Consider a program that has a class Foo containing a function Foo::fn declared like this:
virtual void fn();
and a subclass of Foo called Bar. Will declaring Bar::fn like this:
virtual void fn() override final;
cause calls to fn in Bar or subclasses of Bar to be any more efficient, or will it just keep subclasses of Bar from overriding fn? If calls are made more efficient using final, what is the simplest, most efficient method to define Bar::fn such that its functionality is exactly that of Foo::fn?
If fn is defined as final in Bar, the compiler can dispatch calls to fn through a pointer or reference to Bar statically since it knows that Bar::fn is the final overrider.
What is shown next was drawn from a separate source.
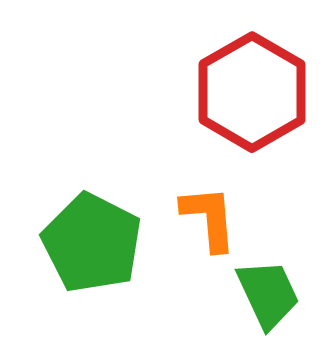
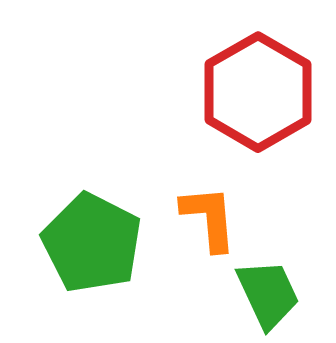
red hexagon: moved 6 px right
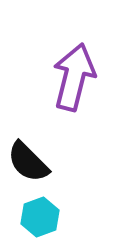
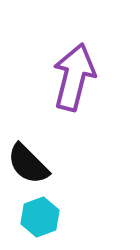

For example, this program fragment:
struct Foo {
virtual void fn();
};
struct Bar : Foo {
void fn() final override;
};
void with_foo(Foo& o) { o.fn(); }
void with_bar(Bar& o) { o.fn(); }
compiles to (See gcc.godbolt.org for details):
with_foo(Foo&):
subq $8, %rsp
movq (%rdi), %rax
call *(%rax)
addq $8, %rsp
ret
with_bar(Bar&):
subq $8, %rsp
call Bar::fn()
addq $8, %rsp
ret
the call in with_foo is dynamically dispatched (call *(%rax) is an indirect call) through the vtable, but the call in with_bar statically dispatches to Bar::fn().
The simplest method to make Bar::fn be the final overrider of Foo::fn without changing behavior is to define it to statically call Foo::fn:
struct Bar : Foo {
void fn() final override { Foo::fn(); }
};